Warrington school in mobile broadband initiative

Friday 11th December 2009, by Daniel King

T-Mobile and the e-Learning Foundation is working with a Cheshire school to get more children using UK broadband services.

According to PublicTechnology.net, Alderman Bolton Primary School has linked up with the telecommunications firm to help its pupils gain access to mobile broadband.

The scheme involves ten families with Year 4 students using T-Mobile dongles.
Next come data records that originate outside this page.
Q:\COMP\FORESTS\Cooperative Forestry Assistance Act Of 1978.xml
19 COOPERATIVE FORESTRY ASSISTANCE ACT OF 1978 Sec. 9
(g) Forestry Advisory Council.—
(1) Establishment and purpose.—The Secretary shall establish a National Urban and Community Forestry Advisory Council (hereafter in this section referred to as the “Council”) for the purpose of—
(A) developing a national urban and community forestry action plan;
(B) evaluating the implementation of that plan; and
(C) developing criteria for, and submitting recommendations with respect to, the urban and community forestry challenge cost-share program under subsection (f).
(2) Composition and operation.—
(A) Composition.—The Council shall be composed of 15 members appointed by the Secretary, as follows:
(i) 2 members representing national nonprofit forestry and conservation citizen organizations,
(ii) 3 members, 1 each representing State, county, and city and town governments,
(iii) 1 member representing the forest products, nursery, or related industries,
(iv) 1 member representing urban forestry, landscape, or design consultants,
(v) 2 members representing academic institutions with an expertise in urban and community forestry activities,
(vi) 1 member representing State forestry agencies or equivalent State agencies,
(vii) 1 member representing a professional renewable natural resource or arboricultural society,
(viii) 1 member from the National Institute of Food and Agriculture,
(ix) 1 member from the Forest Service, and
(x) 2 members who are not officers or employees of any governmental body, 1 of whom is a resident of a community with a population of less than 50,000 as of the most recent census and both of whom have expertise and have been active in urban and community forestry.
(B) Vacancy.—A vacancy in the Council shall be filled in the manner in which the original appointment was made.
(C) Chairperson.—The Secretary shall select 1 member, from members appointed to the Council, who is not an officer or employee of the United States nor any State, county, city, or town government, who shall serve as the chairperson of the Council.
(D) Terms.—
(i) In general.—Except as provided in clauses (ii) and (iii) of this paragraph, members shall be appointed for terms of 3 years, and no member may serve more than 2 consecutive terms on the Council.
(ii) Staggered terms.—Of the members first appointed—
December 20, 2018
The children chosen to participate in the programme did not have internet access at home prior to the project beginning and are also eligible for free school dinners.
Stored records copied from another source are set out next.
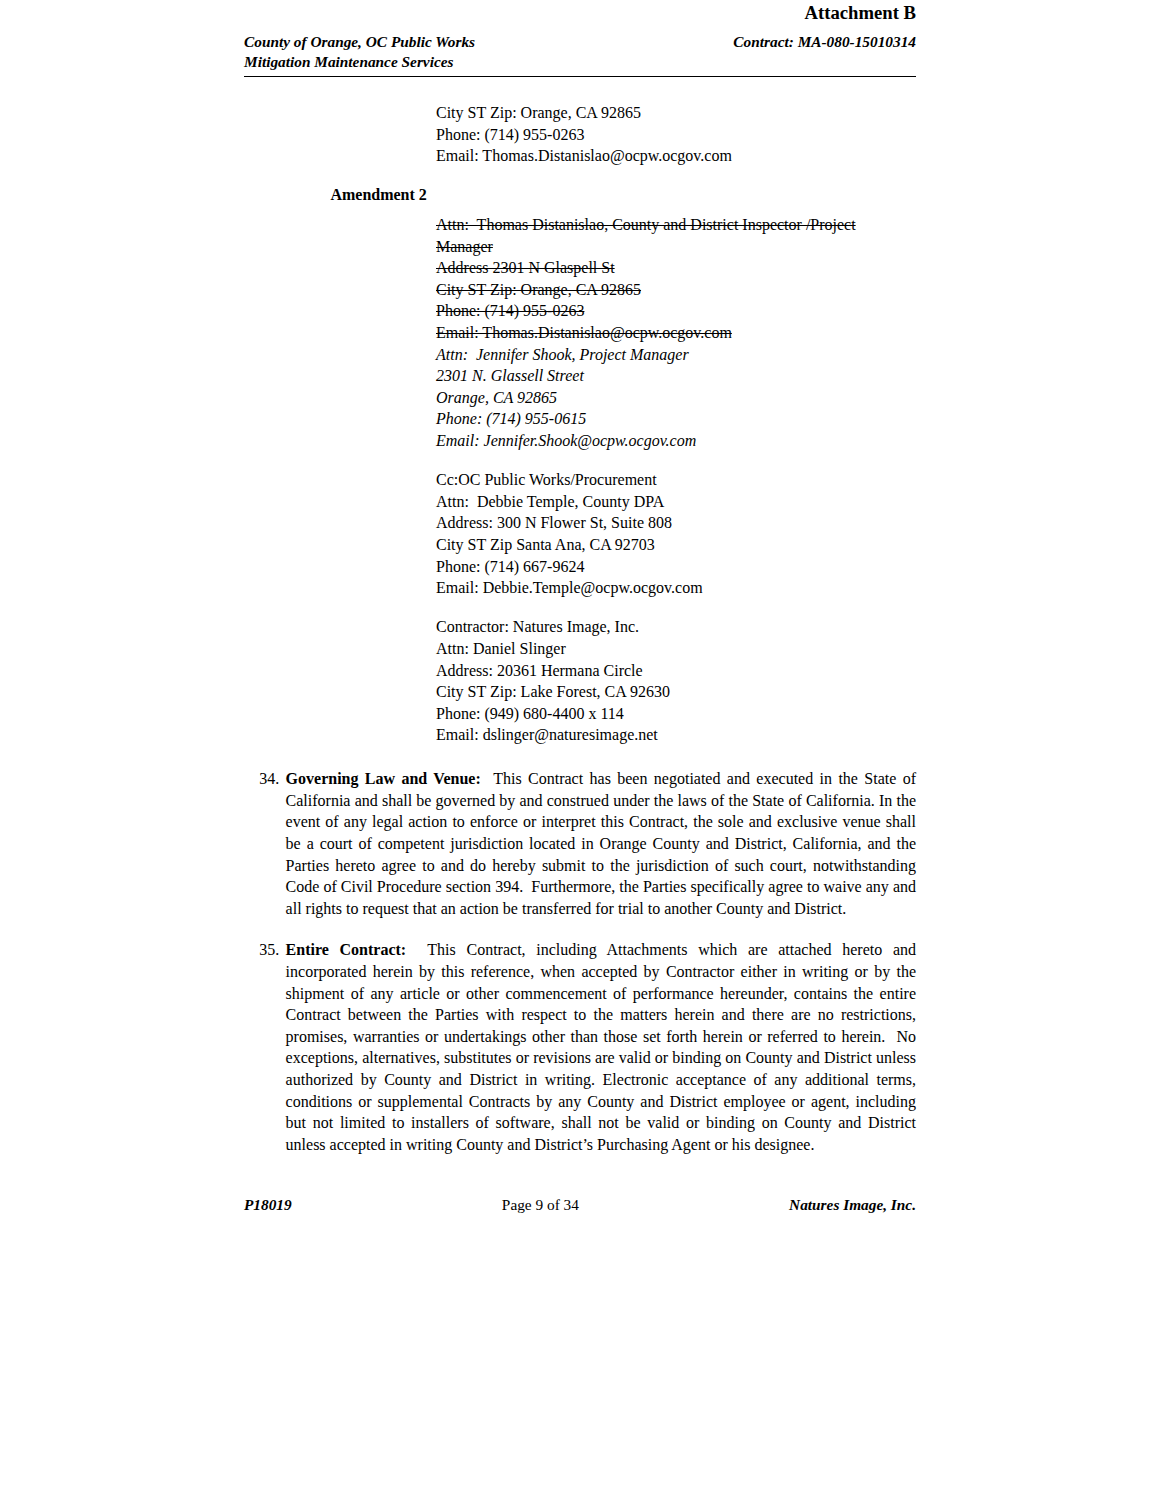Attachment B
County of Orange, OC Public Works
Mitigation Maintenance Services
Contract: MA-080-15010314
City ST Zip: Orange, CA 92865
Phone: (714) 955-0263
Email: Thomas.Distanislao@ocpw.ocgov.com
Amendment 2
Attn: Thomas Distanislao, County and District Inspector /Project Manager
Address 2301 N Glaspell St
City ST Zip: Orange, CA 92865
Phone: (714) 955-0263
Email: Thomas.Distanislao@ocpw.ocgov.com
Attn: Jennifer Shook, Project Manager
2301 N. Glassell Street
Orange, CA 92865
Phone: (714) 955-0615
Email: Jennifer.Shook@ocpw.ocgov.com
Cc:OC Public Works/Procurement
Attn: Debbie Temple, County DPA
Address: 300 N Flower St, Suite 808
City ST Zip Santa Ana, CA 92703
Phone: (714) 667-9624
Email: Debbie.Temple@ocpw.ocgov.com
Contractor: Natures Image, Inc.
Attn: Daniel Slinger
Address: 20361 Hermana Circle
City ST Zip: Lake Forest, CA 92630
Phone: (949) 680-4400 x 114
Email: dslinger@naturesimage.net
34. Governing Law and Venue: This Contract has been negotiated and executed in the State of California and shall be governed by and construed under the laws of the State of California. In the event of any legal action to enforce or interpret this Contract, the sole and exclusive venue shall be a court of competent jurisdiction located in Orange County and District, California, and the Parties hereto agree to and do hereby submit to the jurisdiction of such court, notwithstanding Code of Civil Procedure section 394. Furthermore, the Parties specifically agree to waive any and all rights to request that an action be transferred for trial to another County and District.
35. Entire Contract: This Contract, including Attachments which are attached hereto and incorporated herein by this reference, when accepted by Contractor either in writing or by the shipment of any article or other commencement of performance hereunder, contains the entire Contract between the Parties with respect to the matters herein and there are no restrictions, promises, warranties or undertakings other than those set forth herein or referred to herein. No exceptions, alternatives, substitutes or revisions are valid or binding on County and District unless authorized by County and District in writing. Electronic acceptance of any additional terms, conditions or supplemental Contracts by any County and District employee or agent, including but not limited to installers of software, shall not be valid or binding on County and District unless accepted in writing County and District’s Purchasing Agent or his designee.
P18019
Page 9 of 34
Natures Image, Inc.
Lyndsey Glass, headteacher at the primary, said: "We gave some basic training to the children and they showed their parents how to get onto the internet using the dongle - parents say they wouldn't be without the dongles now."

She added that the broadband is used for children's homework and accessing learning platforms, as well as research and social networking.

Valerie Thompson, chief executive at the e-Learning Foundation, suggested that access to broadband at home has become "a key part of education" because kids who cannot get online outside of school are at a disadvantage to their peers who have the internet.

"Shockingly 20 per cent of families still do not have access to the internet at home," she added.

Her comments come after data from Eurostat, the European communities' official data provider, indicated that more households than ever have broadband access in the UK.

Some 69 per cent of UK home can access broadband services, which is seven per cent more than 12 months ago.